Forum editorial: Cramer throws ’em a curveball

Kevin Cramer has been a party man all his political life. A former North Dakota Republican Party chairman and executive director, he’s run for public office several times as a loyal party member and with the imprimatur of the party apparatus.

Not this time. This time, Cramer will preside over an unprecedented political defection from Republican ranks and party orthodoxy.

The two-term member of the state Public Service Commission,

two-time unsuccessful endorsed candidate for the U.S. House, and 2010 unsuccessful candidate for his party’s endorsement for the U.S. House, is going it alone. He will not compete with five other Republicans for the party’s nod for the U.S. House at the upcoming endorsement convention. He will bypass the entire process and run in the June primary against the candidate who wins the party’s support.
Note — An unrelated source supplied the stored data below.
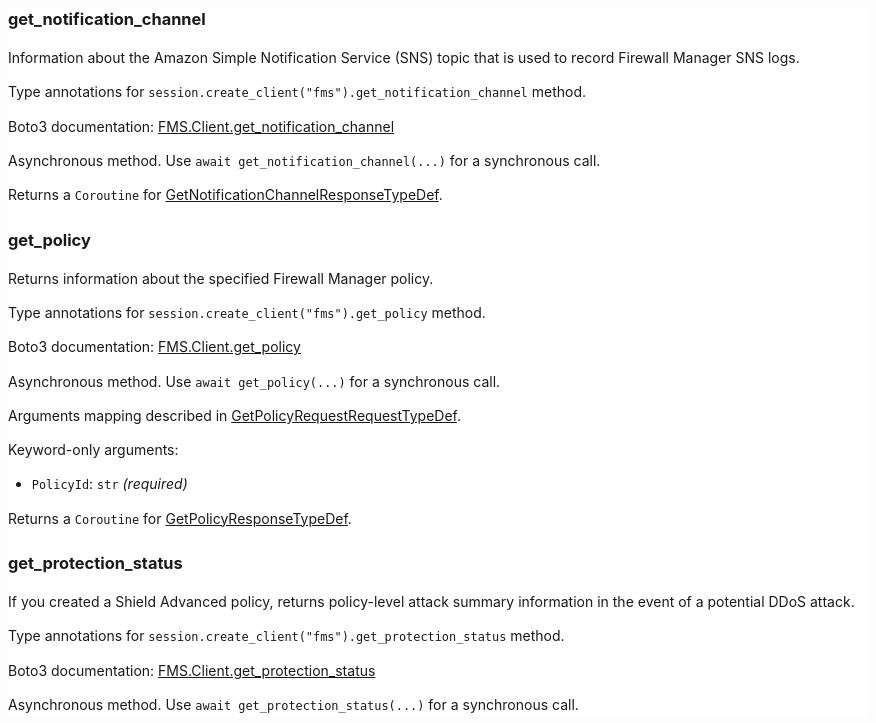 <a id="get\_notification\_channel"></a>

### get_notification_channel

Information about the Amazon Simple Notification Service (SNS) topic that is
used to record Firewall Manager SNS logs.

Type annotations for `session.create_client("fms").get_notification_channel`
method.

Boto3 documentation:
[FMS.Client.get_notification_channel](https://boto3.amazonaws.com/v1/documentation/api/latest/reference/services/fms.html#FMS.Client.get_notification_channel)

Asynchronous method. Use `await get_notification_channel(...)` for a
synchronous call.

Returns a `Coroutine` for
[GetNotificationChannelResponseTypeDef](./type_defs.md#getnotificationchannelresponsetypedef).

<a id="get\_policy"></a>

### get_policy

Returns information about the specified Firewall Manager policy.

Type annotations for `session.create_client("fms").get_policy` method.

Boto3 documentation:
[FMS.Client.get_policy](https://boto3.amazonaws.com/v1/documentation/api/latest/reference/services/fms.html#FMS.Client.get_policy)

Asynchronous method. Use `await get_policy(...)` for a synchronous call.

Arguments mapping described in
[GetPolicyRequestRequestTypeDef](./type_defs.md#getpolicyrequestrequesttypedef).

Keyword-only arguments:

- `PolicyId`: `str` *(required)*

Returns a `Coroutine` for
[GetPolicyResponseTypeDef](./type_defs.md#getpolicyresponsetypedef).

<a id="get\_protection\_status"></a>

### get_protection_status

If you created a Shield Advanced policy, returns policy-level attack summary
information in the event of a potential DDoS attack.

Type annotations for `session.create_client("fms").get_protection_status`
method.

Boto3 documentation:
[FMS.Client.get_protection_status](https://boto3.amazonaws.com/v1/documentation/api/latest/reference/services/fms.html#FMS.Client.get_protection_status)

Asynchronous method. Use `await get_protection_status(...)` for a synchronous
call.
Reactions fall into two camps: Cramer is a sincere and courageous candidate or he’s an opportunistic and selfish traitor. As of late last week, the blizzard of vitriol from the state’s Republican establishment, including from candidates seeking the House endorsement, fell into the latter category.

But by any measure, Cramer’s option is historic and gutsy. He’s hurled a hard, high curveball at his party. To our knowledge, never has a Republican candidate announced before the endorsing convention that he would run in the primary. And never has a mainstream connected, credentialed Republican thrown the party establishment under the bus, as Cramer seems to have done.

Cramer doesn’t see it that way. He believes he has something to offer the voters of the state the other Republican candidates lack, and therefore wants to open the process to more than a few delegates at the convention. He’s made a calculation that he likely would not win the party’s endorsement, so the primary is the only other route he has to run as a Republican. Clearly, he’s willing to suffer the anger of party regulars – many of them his friends – in order to win the chance to take on the Democratic nominee in November.

But by torching the party bridge, he is taking a gamble. If he loses the primary, his political career is over. If he wins, he risks losing support of Republicans who won’t forgive him for bolting the party establishment. They might stay home rather than vote for him. That scenario warms Democrats’ hearts.

This much is certain: Cramer’s bold decision adds yet another fascinating element to a North Dakota election season that already was on its way to being one for the history books.

Forum editorials represent the opinion of Forum management and the newspaper’s Editorial Board.